TASK GOAL – Pictures aside, the output must consist of the lines from the one containing "Detalhes da embalagem" through the end of the data, reproduced exactly.

SUPPLIED INFORMATION –
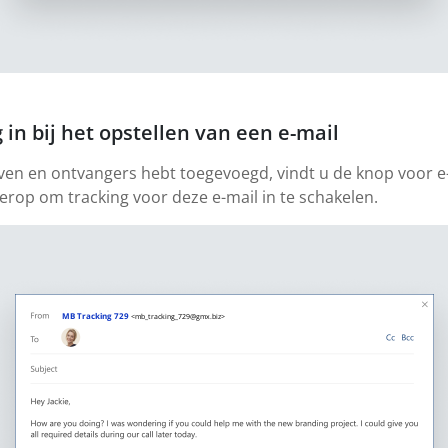
 in bij het opstellen van een e-mail
ven en ontvangers hebt toegevoegd, vindt u de knop voor e
 erop om tracking voor deze e-mail in te schakelen.
MB Tracking 729
<mb_tracking_729@gmx.biz>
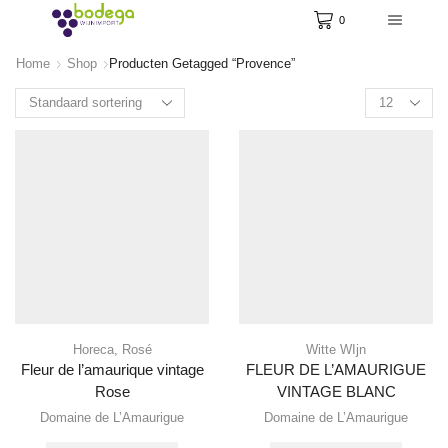
0
Home
Shop
Producten Getagged “Provence”
Products
per
page
Horeca
,
Rosé
Witte WIjn
Fleur de l’amaurique vintage
FLEUR DE L’AMAURIGUE
Rose
VINTAGE BLANC
Domaine de L’Amaurigue
Domaine de L’Amaurigue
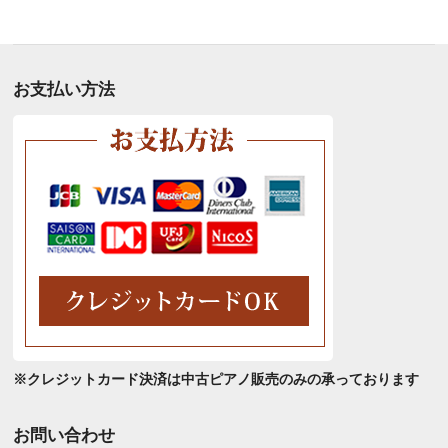
別
ア
ー
カ
お支払い方法
イ
ブ
※クレジットカード決済は中古ピアノ販売のみの承っております
お問い合わせ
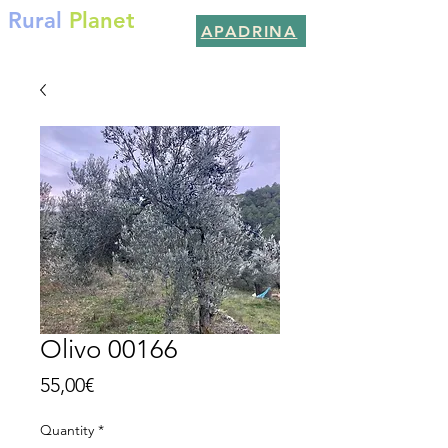
Rural
Planet
APADRINA
Por un planeta mejor
Olivo 00166
Price
55,00€
Quantity
*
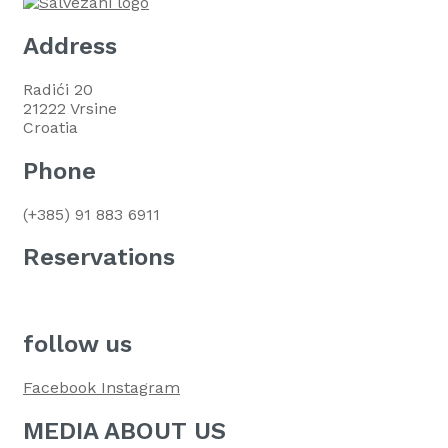
Address
Radići 20
21222 Vrsine
Croatia
Phone
(+385) 91 883 6911
Reservations​
booking@ecovilla-dalmatia.com
follow us
Facebook
Instagram
MEDIA ABOUT US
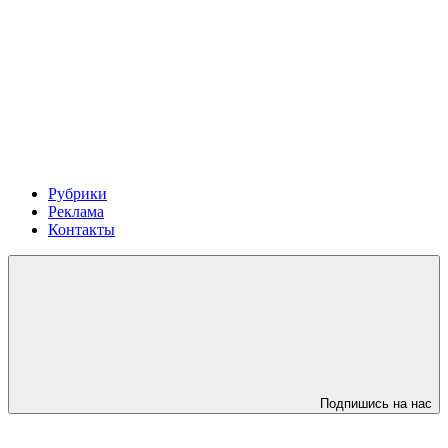
Рубрики
Реклама
Контакты
Подпишись на нас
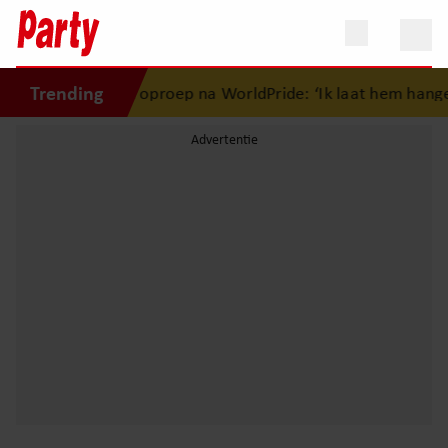
Trending
r Chabot doet oproep na WorldPride: ‘Ik laat hem hangen, jij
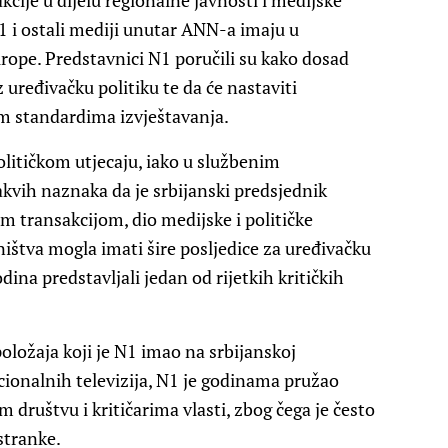
kcije u dijelu regionalne javnosti i medijske
1 i ostali mediji unutar ANN-a imaju u
ope. Predstavnici N1 poručili su kako dosad
 uređivačku politiku te da će nastaviti
im standardima izvještavanja.
olitičkom utjecaju, iako u službenim
vih naznaka da je srbijanski predsjednik
 transakcijom, dio medijske i političke
ištva mogla imati šire posljedice za uređivačku
ina predstavljali jedan od rijetkih kritičkih
položaja koji je N1 imao na srbijanskoj
acionalnih televizija, N1 je godinama pružao
 društvu i kritičarima vlasti, zbog čega je često
stranke.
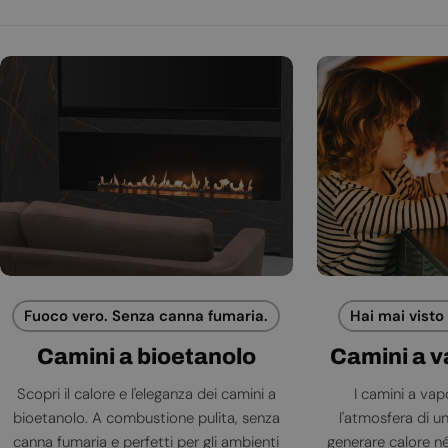
Fuoco vero. Senza canna fumaria.
Hai mai visto
Camini a bioetanolo
Camini a 
Scopri il calore e l'eleganza dei camini a
I camini a va
bioetanolo. A combustione pulita, senza
l'atmosfera di 
canna fumaria e perfetti per gli ambienti
generare calore né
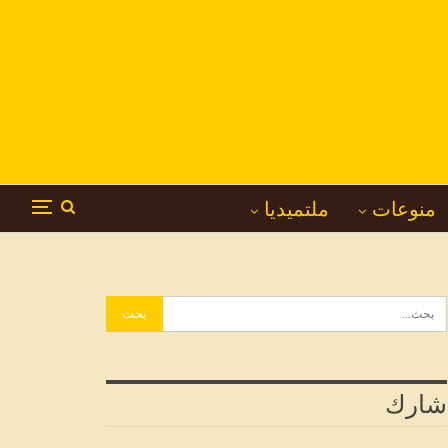
منوعات
ملتميديا
شارك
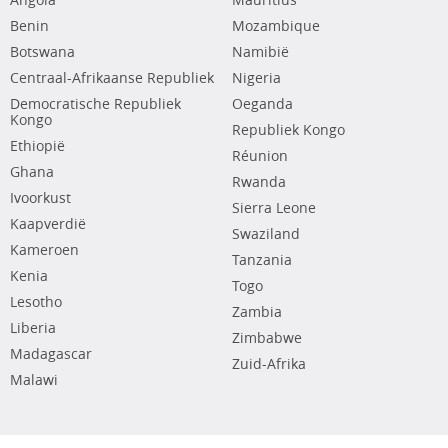
Angola
Mauritius
Benin
Mozambique
Botswana
Namibië
Centraal-Afrikaanse Republiek
Nigeria
Democratische Republiek
Oeganda
Kongo
Republiek Kongo
Ethiopië
Réunion
Ghana
Rwanda
Ivoorkust
Sierra Leone
Kaapverdië
Swaziland
Kameroen
Tanzania
Kenia
Togo
Lesotho
Zambia
Liberia
Zimbabwe
Madagascar
Zuid-Afrika
Malawi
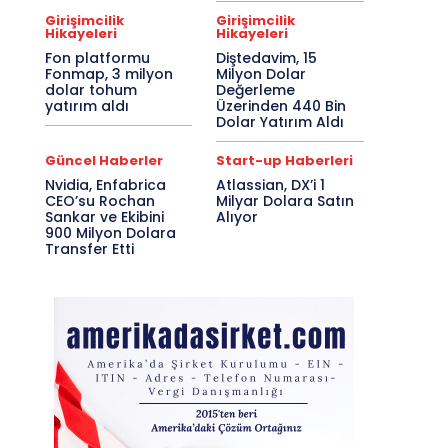
Girişimcilik
Girişimcilik
Hikayeleri
Hikayeleri
Fon platformu
Diştedavim, 15
Fonmap, 3 milyon
Milyon Dolar
dolar tohum
Değerleme
yatırım aldı
Üzerinden 440 Bin
Dolar Yatırım Aldı
Güncel Haberler
Start-up Haberleri
Nvidia, Enfabrica
Atlassian, DX’i 1
CEO’su Rochan
Milyar Dolara Satın
Sankar ve Ekibini
Alıyor
900 Milyon Dolara
Transfer Etti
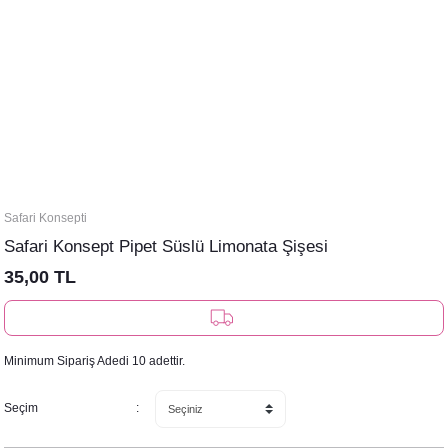
Safari Konsepti
Safari Konsept Pipet Süslü Limonata Şişesi
35,00 TL
Minimum Sipariş Adedi 10 adettir.
Seçim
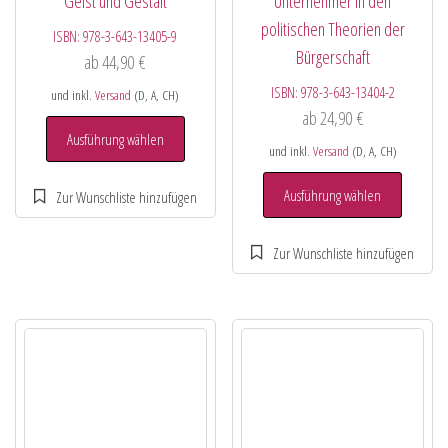
Geist und Gestalt
Unternehmer in den
politischen Theorien der
ISBN:
978-3-643-13405-9
Bürgerschaft
ab
44,90
€
ISBN:
978-3-643-13404-2
und inkl.
Versand
(D, A, CH)
ab
24,90
€
Ausführung wählen
und inkl.
Versand
(D, A, CH)
Ausführung wählen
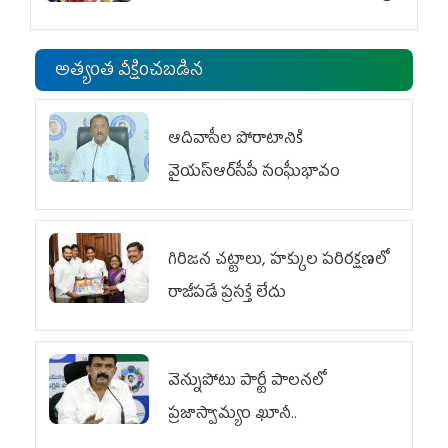
అత్యంత వీక్షించబడిన
ఆదివాసీల పోరాటానికి
వైయ‌స్ఆర్‌సీపీ సంఘీభావం
గిరిజన చట్టాలు, హక్కుల పరిరక్షణలో
రాజీపడే ప్రసక్తే లేదు
వెన్నుపోటు పార్టీ పాలనలో
ప్రజాస్వామ్యం ఖూనీ..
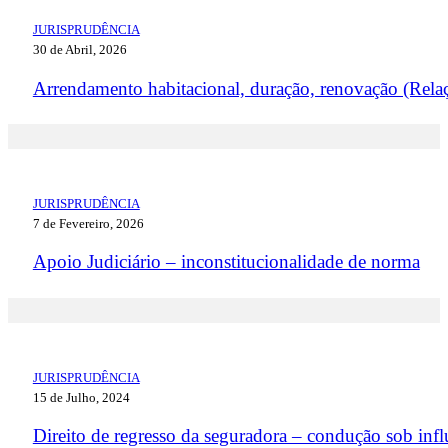
JURISPRUDÊNCIA
30 de Abril, 2026
Arrendamento habitacional, duração, renovação (Rela
JURISPRUDÊNCIA
7 de Fevereiro, 2026
Apoio Judiciário – inconstitucionalidade de norma
JURISPRUDÊNCIA
15 de Julho, 2024
Direito de regresso da seguradora – condução sob infl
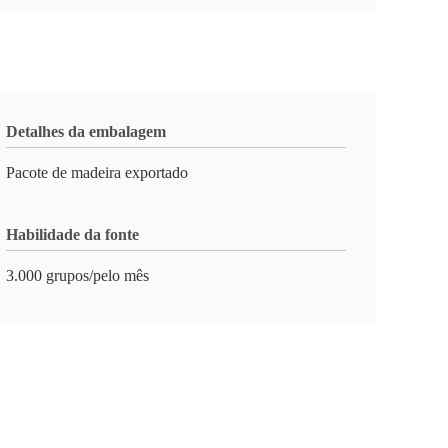
Detalhes da embalagem
Pacote de madeira exportado
Habilidade da fonte
3.000 grupos/pelo mês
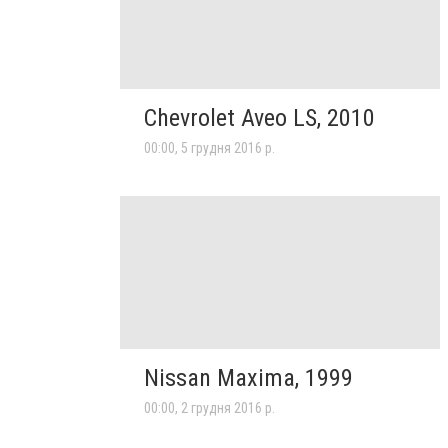
Chevrolet Aveo LS, 2010
00:00, 5 грудня 2016 р.
Nissan Maxima, 1999
00:00, 2 грудня 2016 р.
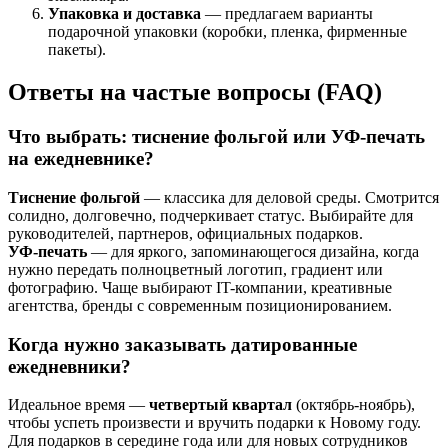
Упаковка и доставка
— предлагаем варианты
подарочной упаковки (коробки, пленка, фирменные
пакеты).
Ответы на частые вопросы (FAQ)
Что выбрать: тиснение фольгой или УФ-печать
на ежедневнике?
Тиснение фольгой
— классика для деловой среды. Смотрится
солидно, долговечно, подчеркивает статус. Выбирайте для
руководителей, партнеров, официальных подарков.
УФ-печать
— для яркого, запоминающегося дизайна, когда
нужно передать полноцветный логотип, градиент или
фотографию. Чаще выбирают IT-компании, креативные
агентства, бренды с современным позиционированием.
Когда нужно заказывать датированные
ежедневники?
Идеальное время —
четвертый квартал
(октябрь-ноябрь),
чтобы успеть произвести и вручить подарки к Новому году.
Для подарков в середине года или для новых сотрудников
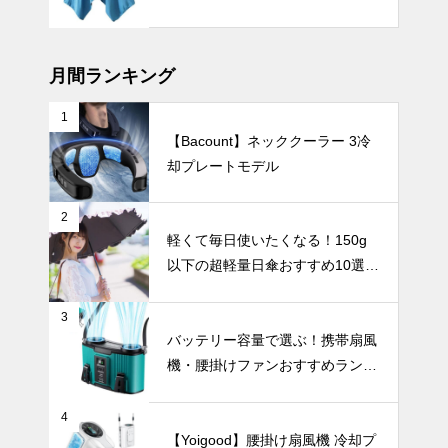
め。もらって
嬉しい、こだ
UV・雨対策
わりの食器ギ
フト10選。
月間ランキング
1
【Bacount】ネッククーラー 3冷
【2025年最
却プレートモデル
新版】ニュア
ンスカラーの
日傘おすすめ
インテリア小物
2
6選｜くすみ
軽くて毎日使いたくなる！150g
カラーで毎日
以下の超軽量日傘おすすめ10選
の紫外線対策
【完全遮光・晴雨兼用】
をおしゃれに
楽しもう！
3
やわらかな光
バッテリー容量で選ぶ！携帯扇風
をまとう空間
機・腰掛けファンおすすめランキ
づくり。白磁
ングTOP10【2026年最新】
の花瓶で演出
インテリア小物
するモダンな
4
暮らし。
【Yoigood】腰掛け扇風機 冷却プ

WRITTEN REPLY –
Detalhes da embalagem
Pacote de madeira exportado
Habilidade da fonte
3.000 grupos/pelo mês
Chevrolet Aveo LS, 2010
00:00, 5 грудня 2016 р.
Nissan Maxima, 1999
00:00, 2 грудня 2016 р.
Упаковка и доставка
— предлагаем варианты
подарочной упаковки (коробки, пленка, фирменные
пакеты).
Ответы на частые вопросы (FAQ)
Что выбрать: тиснение фольгой или УФ-печать
на ежедневнике?
Тиснение фольгой
— классика для деловой среды. Смотрится
солидно, долговечно, подчеркивает статус. Выбирайте для
руководителей, партнеров, официальных подарков.
УФ-печать
— для яркого, запоминающегося дизайна, когда
нужно передать полноцветный логотип, градиент или
фотографию. Чаще выбирают IT-компании, креативные
агентства, бренды с современным позиционированием.
Когда нужно заказывать датированные
ежедневники?
Идеальное время —
четвертый квартал
(октябрь-ноябрь),
чтобы успеть произвести и вручить подарки к Новому году.
Для подарков в середине года или для новых сотрудников
め。もらって
嬉しい、こだ
UV・雨対策
わりの食器ギ
フト10選。
月間ランキング
1
【Bacount】ネッククーラー 3冷
【2025年最
却プレートモデル
新版】ニュア
ンスカラーの
日傘おすすめ
インテリア小物
2
6選｜くすみ
軽くて毎日使いたくなる！150g
カラーで毎日
以下の超軽量日傘おすすめ10選
の紫外線対策
【完全遮光・晴雨兼用】
をおしゃれに
楽しもう！
3
やわらかな光
バッテリー容量で選ぶ！携帯扇風
をまとう空間
機・腰掛けファンおすすめランキ
づくり。白磁
ングTOP10【2026年最新】
の花瓶で演出
インテリア小物
するモダンな
4
暮らし。
【Yoigood】腰掛け扇風機 冷却プ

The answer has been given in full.